- **STATED EXERCISE**
Copy out the records below with every "scientific name" renamed to "Latin name" and everything else unchanged, omitting the pictures.

- **DATA SUPPLIED**
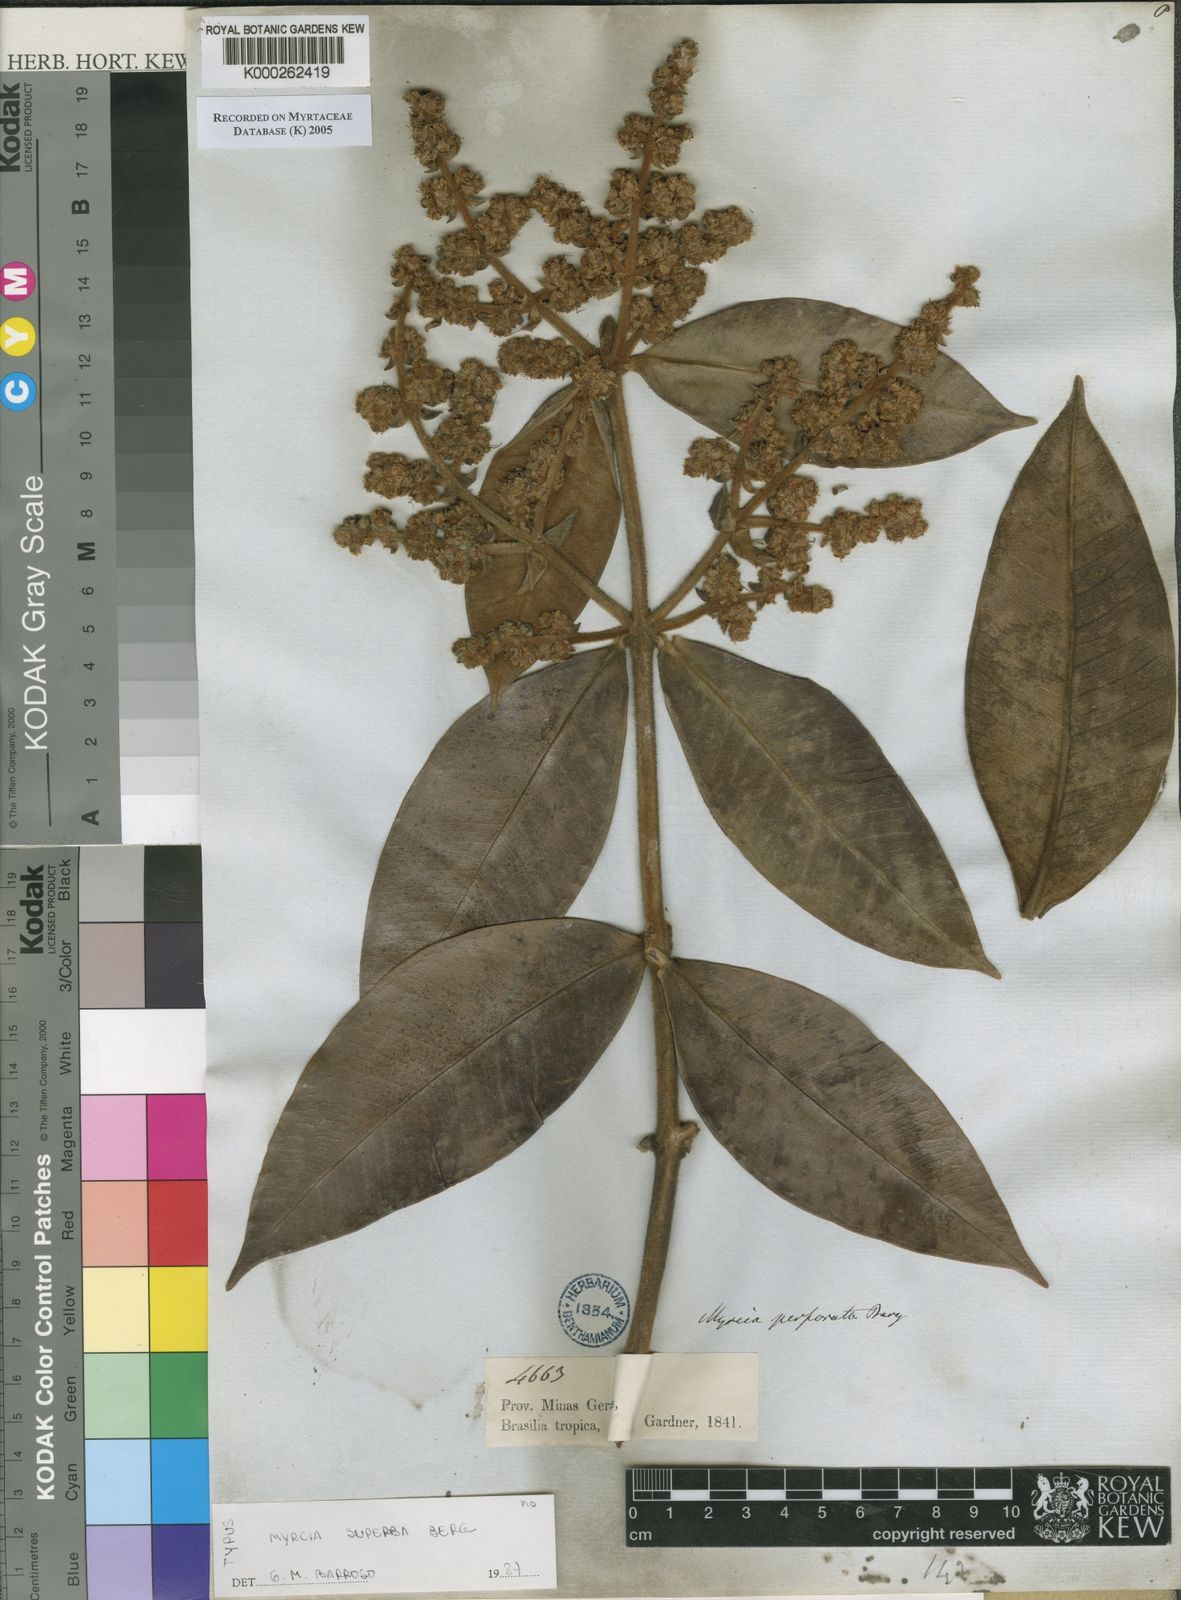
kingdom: Plantae
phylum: Tracheophyta
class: Magnoliopsida
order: Myrtales
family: Myrtaceae
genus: Myrcia
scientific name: Myrcia perforata
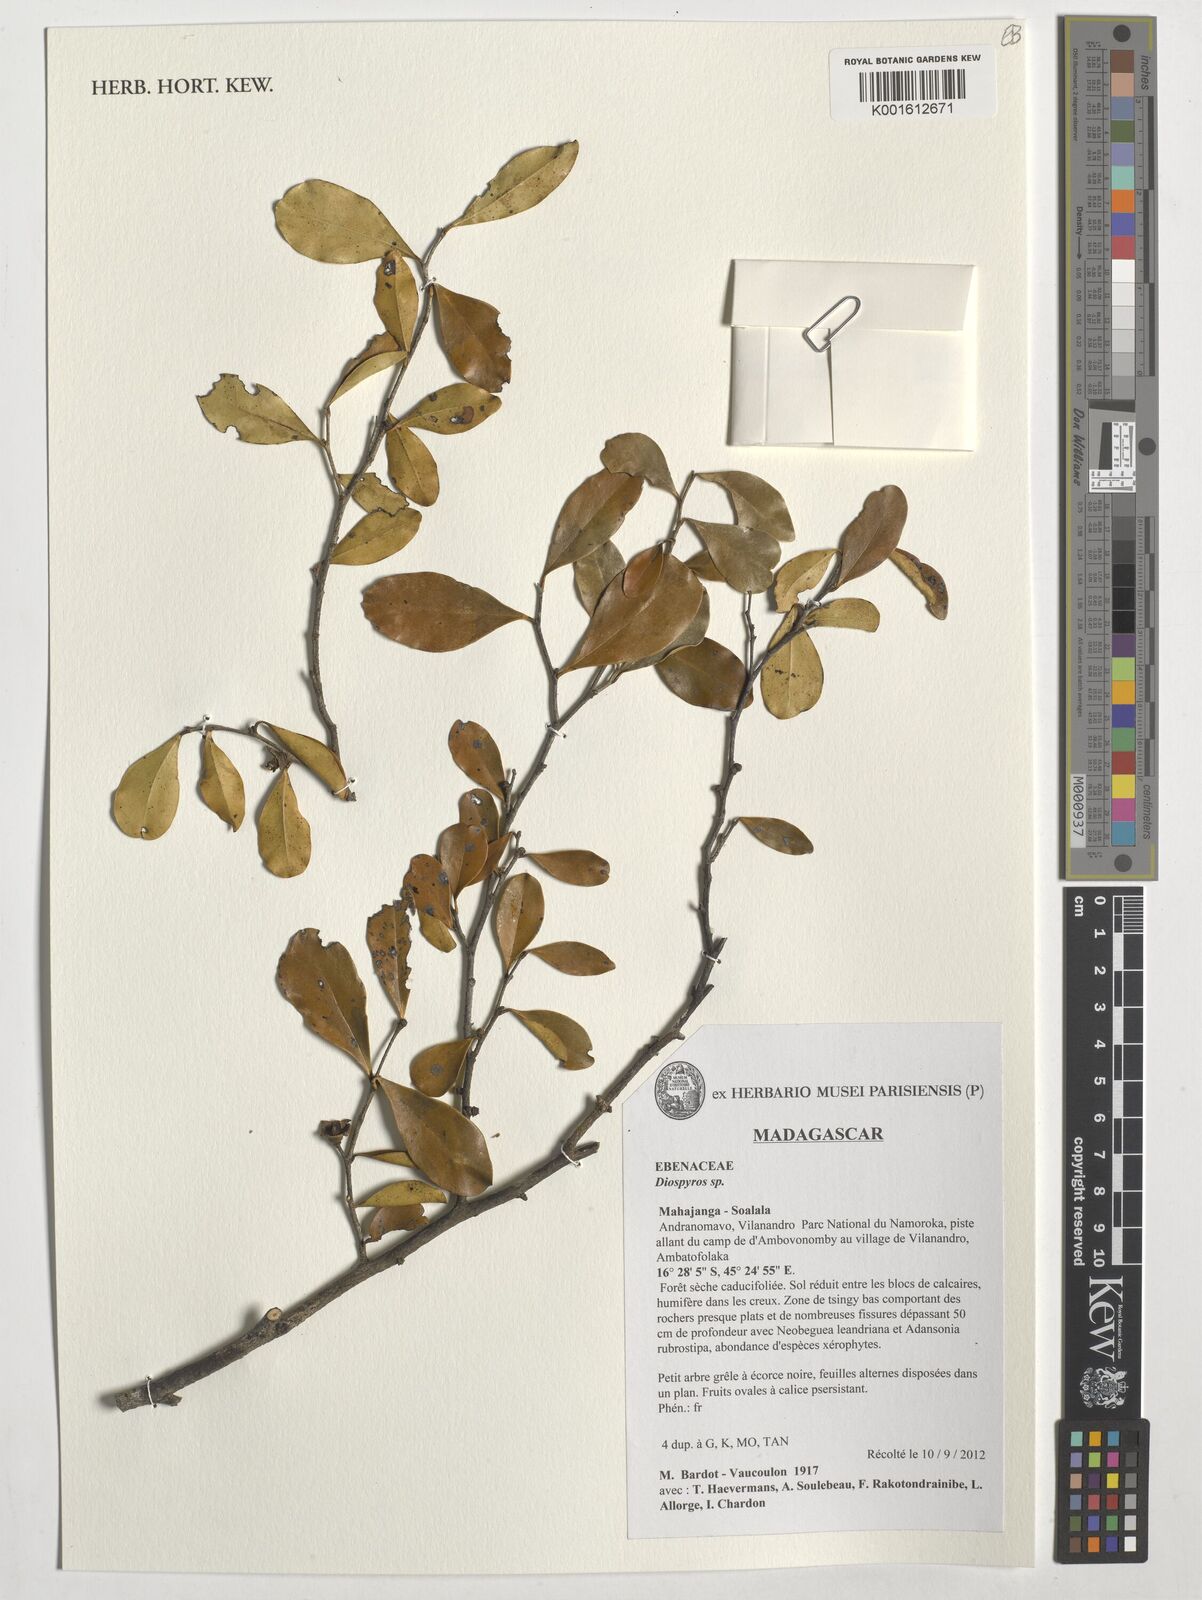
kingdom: Plantae
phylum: Tracheophyta
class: Magnoliopsida
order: Ericales
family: Ebenaceae
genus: Diospyros
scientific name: Diospyros
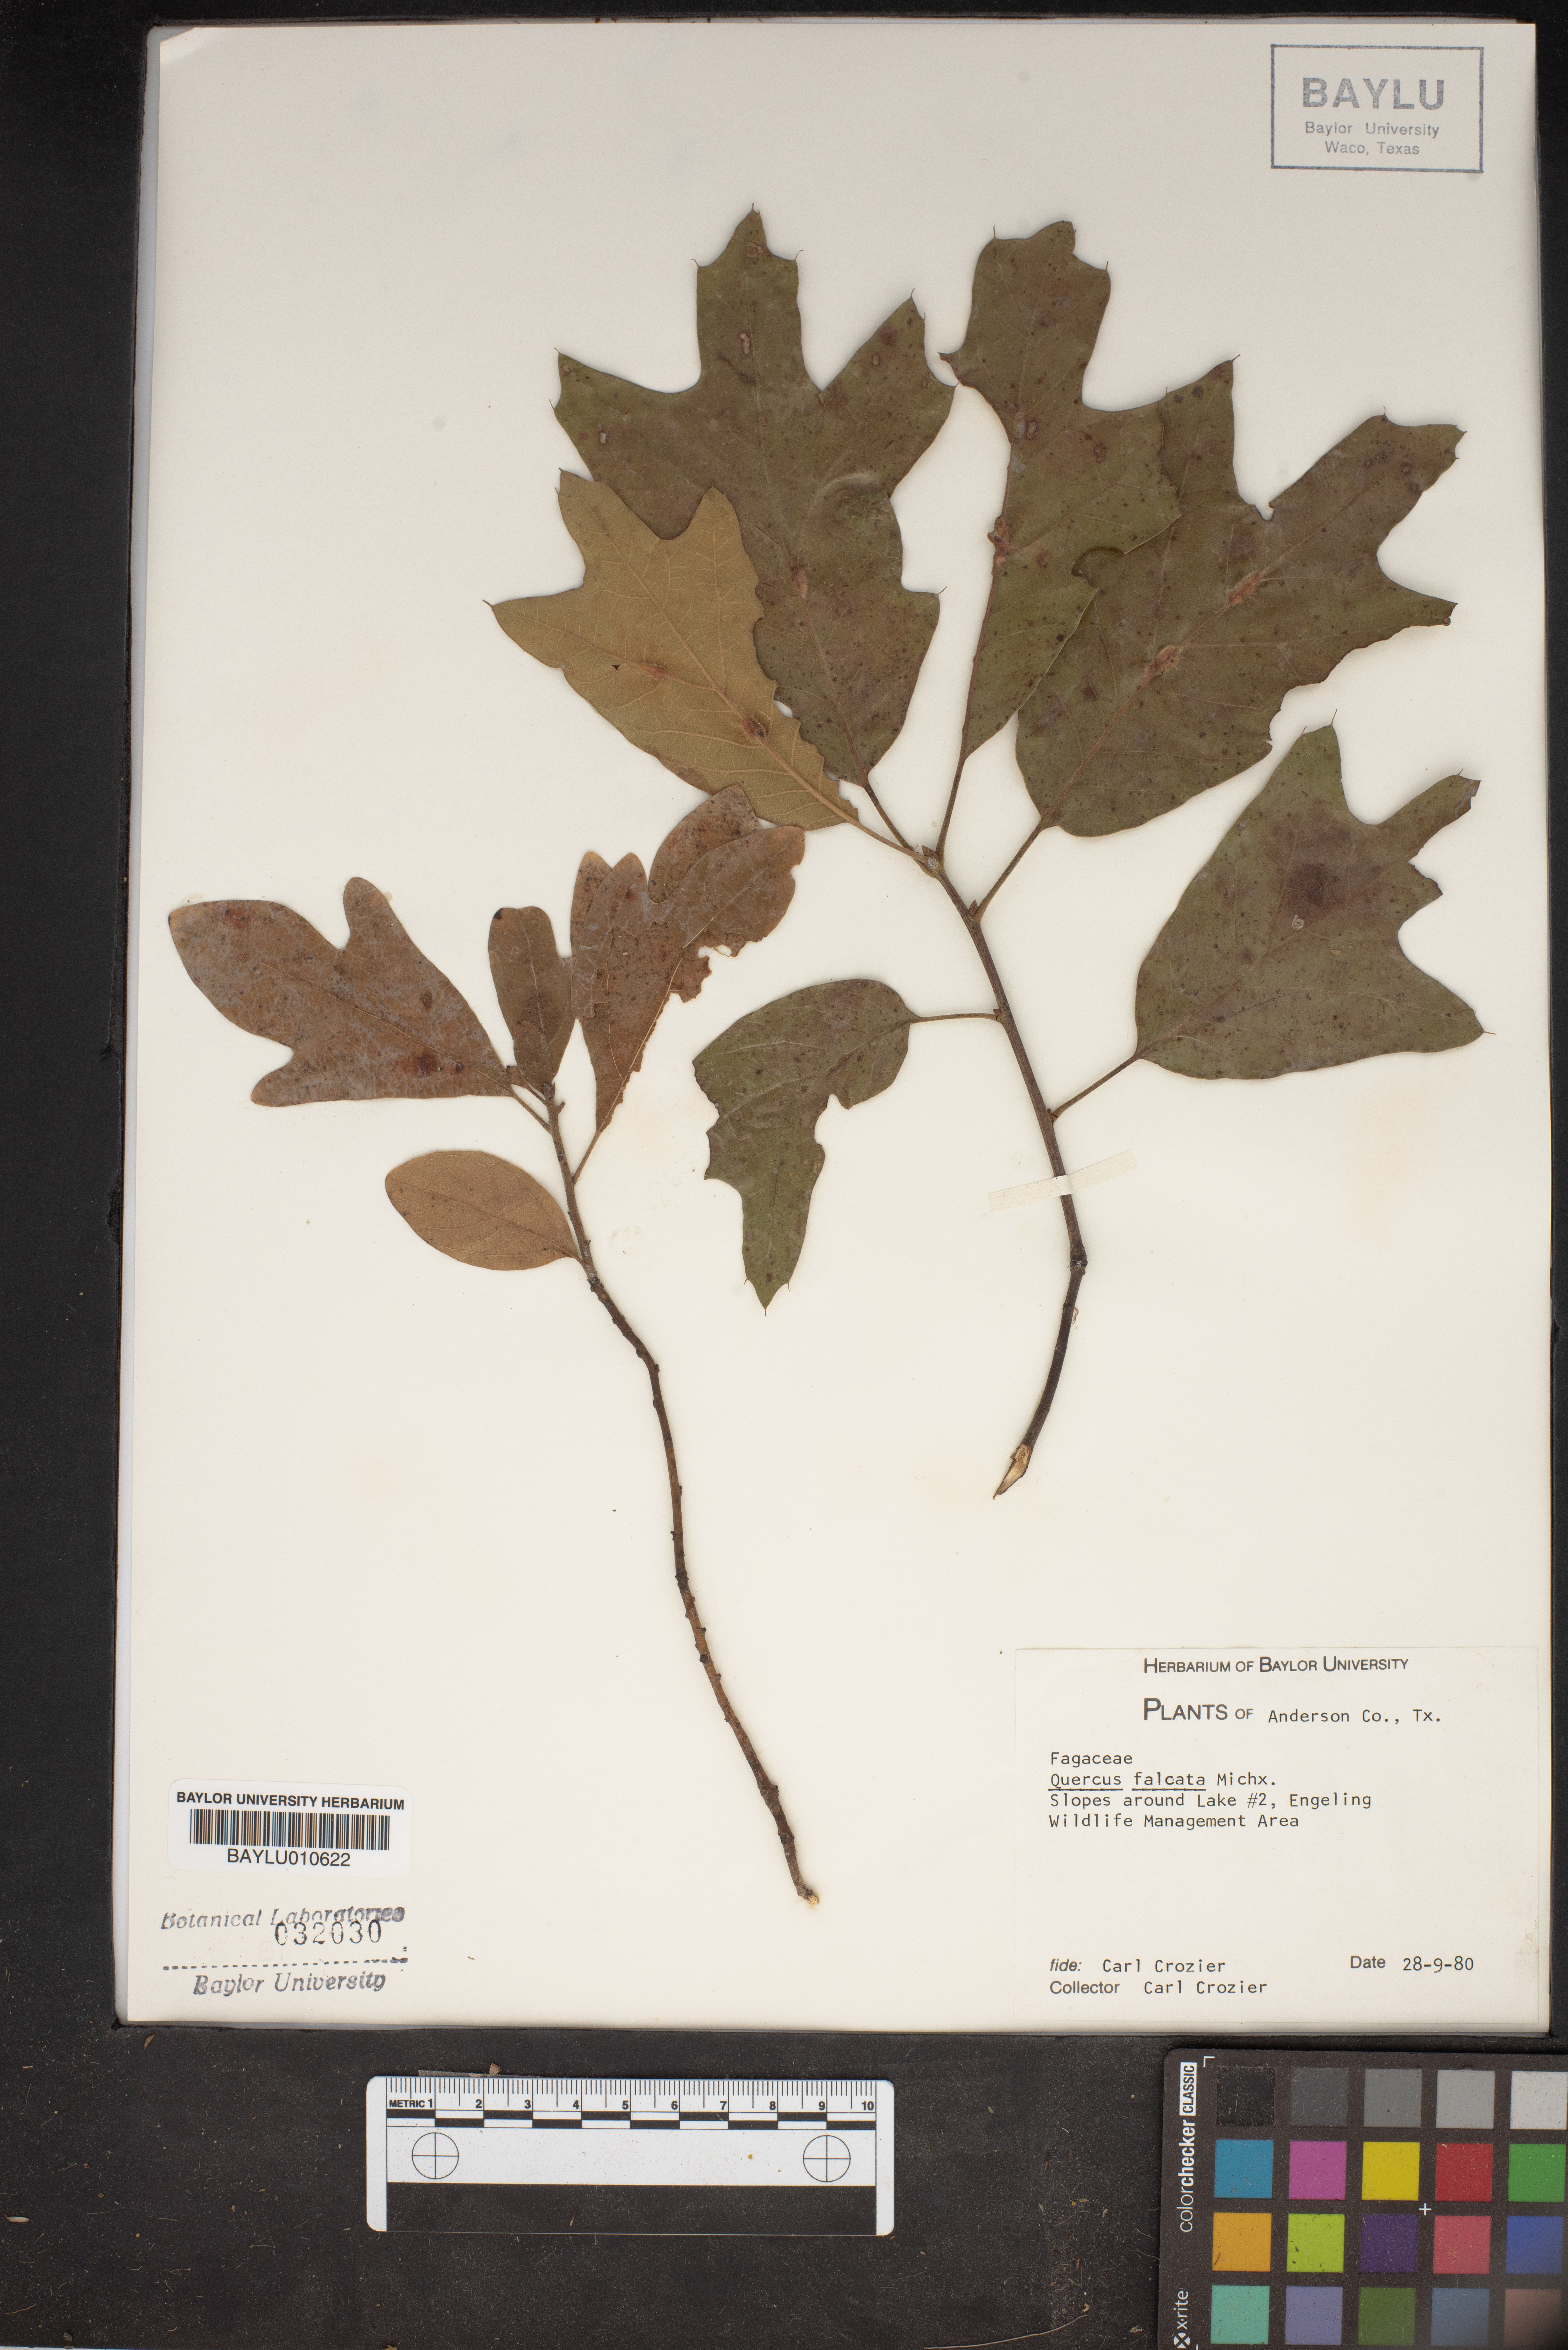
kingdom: Plantae
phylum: Tracheophyta
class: Magnoliopsida
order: Fagales
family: Fagaceae
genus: Quercus
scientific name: Quercus falcata
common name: Southern red oak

- **FINAL ANSWER**
kingdom: Plantae
phylum: Tracheophyta
class: Magnoliopsida
order: Myrtales
family: Myrtaceae
genus: Myrcia
Latin name: Myrcia perforata
kingdom: Plantae
phylum: Tracheophyta
class: Magnoliopsida
order: Ericales
family: Ebenaceae
genus: Diospyros
Latin name: Diospyros
kingdom: Plantae
phylum: Tracheophyta
class: Magnoliopsida
order: Fagales
family: Fagaceae
genus: Quercus
Latin name: Quercus falcata
common name: Southern red oak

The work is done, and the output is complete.